Launched in November 2022, the AI-based chatbot ChatGPT can answer almost every question and is able to formulate its responses in a natural, conversational way. Whether - and in which genres - the texts generated can match those produced by humans is a matter of debate. Commentators discuss how to handle this new and powerful tool.
Humans more necessary than ever
NRC Handelsblad warns against blindly trusting ChatGPT:
“This must remain a collaboration. Human judgment, creativity and moral considerations will only gain importance with this new technology. Be critical of the content, of who owns and controls this application, of the potential social and economic consequences: lawmakers and regulators need to be more vigilant than they were in the first days of social media, as do all those who work with it. Precisely because the answers the programme gives are so impressive that there is the danger that people will trust it blindly.”
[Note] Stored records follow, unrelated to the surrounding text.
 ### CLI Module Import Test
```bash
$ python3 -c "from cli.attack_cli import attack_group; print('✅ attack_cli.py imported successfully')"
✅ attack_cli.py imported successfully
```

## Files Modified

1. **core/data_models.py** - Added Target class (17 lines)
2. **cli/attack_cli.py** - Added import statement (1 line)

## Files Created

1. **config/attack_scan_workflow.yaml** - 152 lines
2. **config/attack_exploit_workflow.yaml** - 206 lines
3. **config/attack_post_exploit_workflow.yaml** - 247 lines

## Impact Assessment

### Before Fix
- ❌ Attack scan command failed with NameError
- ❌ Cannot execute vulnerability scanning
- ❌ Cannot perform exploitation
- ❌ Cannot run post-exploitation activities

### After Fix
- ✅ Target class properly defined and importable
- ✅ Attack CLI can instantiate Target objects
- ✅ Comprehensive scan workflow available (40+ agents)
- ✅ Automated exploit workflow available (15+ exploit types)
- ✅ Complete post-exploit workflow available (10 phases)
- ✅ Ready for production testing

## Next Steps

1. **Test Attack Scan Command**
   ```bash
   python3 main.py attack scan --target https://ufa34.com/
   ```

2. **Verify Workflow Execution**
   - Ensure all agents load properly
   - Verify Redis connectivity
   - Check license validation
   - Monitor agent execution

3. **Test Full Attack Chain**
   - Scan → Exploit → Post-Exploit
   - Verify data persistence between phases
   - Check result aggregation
Make the best of opportunities
Europe must not allow itself to be driven by fear, Delo urges:
“For artificial intelligence to be truly accepted as an engine of the economy, confidence in the way it functions must be built up. ... The use of AI can promote progress in a wide range of activities: in the fight against climate change, in the optimisation of industrial processes, in a more rational use of resources, in healthcare, in infrastructure, in care for the elderly. So European policy should not be guided by fear, but by the use of opportunities that arise while respecting fundamental rights.”
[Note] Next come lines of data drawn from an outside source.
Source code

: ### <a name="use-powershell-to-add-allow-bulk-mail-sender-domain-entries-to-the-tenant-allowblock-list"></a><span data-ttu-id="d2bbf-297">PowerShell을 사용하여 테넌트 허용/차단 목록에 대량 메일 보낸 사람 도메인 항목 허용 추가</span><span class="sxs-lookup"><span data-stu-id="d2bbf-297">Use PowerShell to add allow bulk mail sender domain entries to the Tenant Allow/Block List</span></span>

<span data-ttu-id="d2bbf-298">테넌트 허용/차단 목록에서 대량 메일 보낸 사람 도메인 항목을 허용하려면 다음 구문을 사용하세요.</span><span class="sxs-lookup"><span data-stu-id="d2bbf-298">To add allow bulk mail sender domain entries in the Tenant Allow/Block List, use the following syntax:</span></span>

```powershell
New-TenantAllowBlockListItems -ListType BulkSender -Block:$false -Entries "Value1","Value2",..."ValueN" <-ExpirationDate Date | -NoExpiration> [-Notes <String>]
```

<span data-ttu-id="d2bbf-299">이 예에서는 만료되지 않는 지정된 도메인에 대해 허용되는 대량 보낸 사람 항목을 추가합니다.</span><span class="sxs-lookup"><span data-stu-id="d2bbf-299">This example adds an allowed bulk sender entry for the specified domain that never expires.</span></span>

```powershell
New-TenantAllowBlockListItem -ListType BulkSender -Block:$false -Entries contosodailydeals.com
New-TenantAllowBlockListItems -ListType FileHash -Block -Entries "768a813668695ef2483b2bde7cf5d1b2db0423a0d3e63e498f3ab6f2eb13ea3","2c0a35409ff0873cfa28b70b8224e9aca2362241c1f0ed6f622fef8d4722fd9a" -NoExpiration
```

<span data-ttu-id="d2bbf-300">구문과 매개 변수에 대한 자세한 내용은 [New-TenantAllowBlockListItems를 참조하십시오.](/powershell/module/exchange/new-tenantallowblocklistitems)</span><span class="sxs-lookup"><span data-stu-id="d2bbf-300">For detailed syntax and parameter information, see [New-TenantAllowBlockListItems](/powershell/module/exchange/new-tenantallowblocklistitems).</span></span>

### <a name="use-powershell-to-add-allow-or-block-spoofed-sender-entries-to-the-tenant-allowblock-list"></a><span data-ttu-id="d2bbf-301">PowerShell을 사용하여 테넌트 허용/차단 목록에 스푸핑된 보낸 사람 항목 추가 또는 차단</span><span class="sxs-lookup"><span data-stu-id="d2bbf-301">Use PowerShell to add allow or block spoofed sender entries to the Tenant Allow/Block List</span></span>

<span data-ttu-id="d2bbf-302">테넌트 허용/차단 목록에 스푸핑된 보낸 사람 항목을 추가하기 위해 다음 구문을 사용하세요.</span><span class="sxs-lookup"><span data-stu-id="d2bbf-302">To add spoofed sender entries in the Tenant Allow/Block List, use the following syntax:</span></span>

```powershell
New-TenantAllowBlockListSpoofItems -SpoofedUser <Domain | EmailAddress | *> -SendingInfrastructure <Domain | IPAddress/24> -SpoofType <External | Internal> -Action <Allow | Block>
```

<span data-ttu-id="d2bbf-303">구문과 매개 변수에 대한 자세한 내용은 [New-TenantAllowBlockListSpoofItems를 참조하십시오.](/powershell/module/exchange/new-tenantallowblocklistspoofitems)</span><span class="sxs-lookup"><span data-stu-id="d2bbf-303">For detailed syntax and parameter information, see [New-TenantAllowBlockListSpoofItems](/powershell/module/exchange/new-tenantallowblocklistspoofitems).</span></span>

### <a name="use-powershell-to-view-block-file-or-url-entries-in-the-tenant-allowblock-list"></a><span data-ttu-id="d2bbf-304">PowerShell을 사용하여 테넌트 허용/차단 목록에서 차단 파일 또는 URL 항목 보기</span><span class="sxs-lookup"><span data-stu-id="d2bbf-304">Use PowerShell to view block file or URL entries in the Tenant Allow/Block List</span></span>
EU regulation is inadequate
The European Commission's artificial intelligence regulation doesn't properly address the risks posed by tools like ChatGPT, IT security experts warn in Le Monde:
“ChatGPT would only fall into the last category of risky AI, called 'limited risk': AI that interacts with humans. According to the regulation, humans only have to be warned about the use of this form of AI, without any further explanation. Is this enough to develop a critical attitude towards a new way of accessing knowledge?”
The end of writing
The Spectator fears an existential crisis for an entire profession:
“That's it. It's time to pack away your quill, your biro, and your shiny iPad: the computers will soon be here to do it better. ... The machines will come for much academic work first - essays, PhDs, boring scholarly texts (unsurprisingly it can churn these out right now). Fanfic is instantly doomed, as are self-published novels. Next will be low-level journalism ... then high-level journalism will go, along with genre fiction, history, biography, screenplays. ... 5,000 years of the written human word, and 500 years of people making a life, a career, and even fame out of those same human words, are quite abruptly coming to an end.”
A game changer in schools
ChatGPT will pose a major challenge for teachers in particular, the Irish Examiner predicts:
“In the UK, lecturers have been urged to review forms of course assessment in the context of this new tool, which has the potential to produce credible and high-quality content with minimal human input. ... Teachers must decide whether they will harness this technology and find different forms of assessment, or spend their time trying to identify transgressors. No one pursued a career in education to do that.”
Bots no good in oral exams
El País suggests a way for schools to avoid cheating with AI:
“Any teacher can now find out if a student's work is just cut-and-paste. All it takes is a Google search to detect plagiarism. ... All this simplifies access to information, but makes teaching and learning more difficult. Eventually, artificial intelligence will be incorporated into the classroom, but we will have to know how to handle it. It is possible that in the end innovation will paradoxically lead us back to orality. It will be the only way to assess students. Let them use all the tools at their disposal to search for information, but they should be able to explain the result. Personally, and in their own words.”
Man is not a machine
The danger lies not in AI itself but in the debate about it, warns philosopher Thomas Robert in Le Temps:
“The priority now is to regain control of the narrative used by the proponents of AI. The danger is that they will convince us that intelligence is nothing more than the accumulation of knowledge, or that creativity is reducible to the most likely answer. In other words, the greatest danger is not in the advances of AI, but in the accompanying discourse that tends towards a puny definition of humans. Three centuries after the fact, Silicon Valley programmers are once again tinkering with [Julien Offray de La Mettrie's theory] of man as a machine. It is up to us whether we succumb to it or not.”
Negotiate international rules
Ethical rules are important but difficult to implement, economist Inês Domingos points out in Observador:
“The lack of critical thinking in machines is forcing AI developers to integrate ethical boundaries into their programmes, which is a growing concern for public policy, not least because of the discrepancies between ethical values in different regions of the world. The EU produced a set of guidelines for the ethical use of AI in 2018, as did China in 2019. ... But the implementation of principles and the values of these two regions are very different, especially with regard to privacy.”